Now we have all the essential things; it is time to line them up and get the job done!

// Image list -> Job<unit>
let pipeline images =
let imagesCount = List.length images
let queueLength = 3

let imageScaler = BoundedWorker(queueLength, scaleImage)
let imageFilterer = BoundedWorker(queueLength, filterImage)
let imageDisplayer = BoundedWorker(queueLength, displayImage)

loadImages imageScaler.InMb images |> start // <1>

[ imageScaler.CreateJob(imagesCount, imageFilterer.InMb)
imageFilterer.CreateJob(imagesCount, imageDisplayer.InMb)
imageDisplayer.CreateJob(imagesCount)] // <2>
|> Job.conIgnore // <3>

<1> Loads the provided images into the imageScaler's InMb.

<2> Creates three Jobs by providing the imageFilterer's InMb to imageScaler, imageDisplayer's InMb to imageFilterer

<3> Runs all the three jobs parallelly and waits for all them to complete using Job.conIgnore.

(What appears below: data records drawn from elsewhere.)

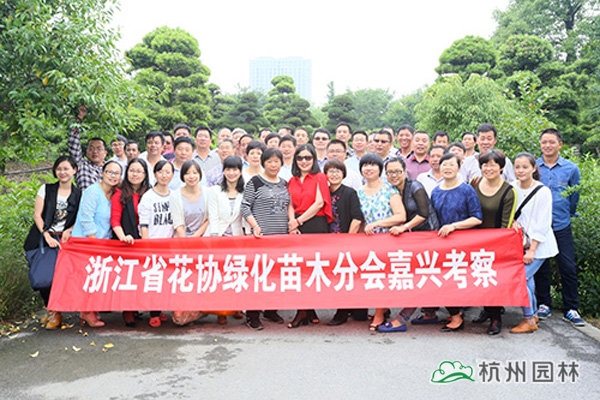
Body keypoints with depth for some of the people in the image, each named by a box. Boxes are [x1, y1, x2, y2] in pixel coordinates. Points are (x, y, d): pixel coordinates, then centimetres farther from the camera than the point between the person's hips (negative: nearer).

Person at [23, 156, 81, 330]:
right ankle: (50, 309, 16)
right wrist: (47, 236, -11)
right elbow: (37, 215, 0)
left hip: (62, 240, -1)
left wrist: (69, 231, -11)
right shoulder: (46, 189, 4)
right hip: (41, 239, 1)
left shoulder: (79, 195, 4)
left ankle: (56, 313, 4)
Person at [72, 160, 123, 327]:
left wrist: (108, 241, 6)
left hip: (102, 243, 7)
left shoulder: (114, 194, 11)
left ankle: (88, 310, 18)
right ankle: (87, 312, 4)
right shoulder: (93, 191, -12)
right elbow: (86, 219, -17)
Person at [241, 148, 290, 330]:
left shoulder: (284, 183, 15)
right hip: (261, 236, -5)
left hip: (281, 236, 5)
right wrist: (255, 226, -16)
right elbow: (244, 207, -5)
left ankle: (271, 310, 23)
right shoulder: (255, 182, -2)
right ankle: (252, 315, 5)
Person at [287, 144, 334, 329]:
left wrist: (299, 221, -8)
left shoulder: (320, 177, 3)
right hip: (297, 226, 5)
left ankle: (304, 311, 5)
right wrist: (292, 222, -8)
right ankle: (309, 312, 9)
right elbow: (291, 205, 11)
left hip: (316, 225, -4)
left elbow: (319, 203, -7)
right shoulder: (292, 181, 17)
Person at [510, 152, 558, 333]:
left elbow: (543, 225, -15)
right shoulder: (512, 188, -1)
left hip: (539, 244, -5)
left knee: (521, 277, -12)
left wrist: (532, 250, -16)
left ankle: (529, 320, 2)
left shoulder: (543, 191, -15)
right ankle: (533, 313, 27)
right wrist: (513, 221, -8)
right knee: (526, 277, 10)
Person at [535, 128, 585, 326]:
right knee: (540, 266, 7)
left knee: (568, 267, 0)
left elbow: (575, 196, 13)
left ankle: (571, 309, 11)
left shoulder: (571, 168, 2)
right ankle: (544, 304, 21)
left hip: (561, 226, 0)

If we run this pipeline with below input,

let images = [Image "Foo.png"; Image "Bar.png";Image "Baz.png"]

#time "on"
pipeline images |> run
#time "off"

We'll get the following output.

Scaling Started: Foo.png
Scaling Completed: Foo.png [Scaling]
Scaling Started: Bar.png
Filtering Started: Foo.png [Scaling]
Filtering Completed: Foo.png [Scaling] [Filtering]
Displaying Started: Foo.png [Scaling] [Filtering]
Scaling Completed: Bar.png [Scaling]
Scaling Started: Baz.png
Filtering Started: Bar.png [Scaling]
Displaying Completed: Foo.png [Scaling] [Filtering] [Displaying]
Filtering Completed: Bar.png [Scaling] [Filtering]
Displaying Started: Bar.png [Scaling] [Filtering]
Displaying Completed: Bar.png [Scaling] [Filtering] [Displaying]
Scaling Completed: Baz.png [Scaling]
Filtering Started: Baz.png [Scaling]
Filtering Completed: Baz.png [Scaling] [Filtering]
Displaying Started: Baz.png [Scaling] [Filtering]
Displaying Completed: Baz.png [Scaling] [Filtering] [Displaying]
Real: 00:00:08.065, CPU: 00:00:00.085, GC gen0: 0, gen1: 0


In this blog post, we saw how to use BoundedMb in Hopac to develop concurrent programs. Also, we have seen the difference between the Actor Programming Model and Concurrent ML, a programming model used by Hopac. The source code associated with this blog post is available on GitHub.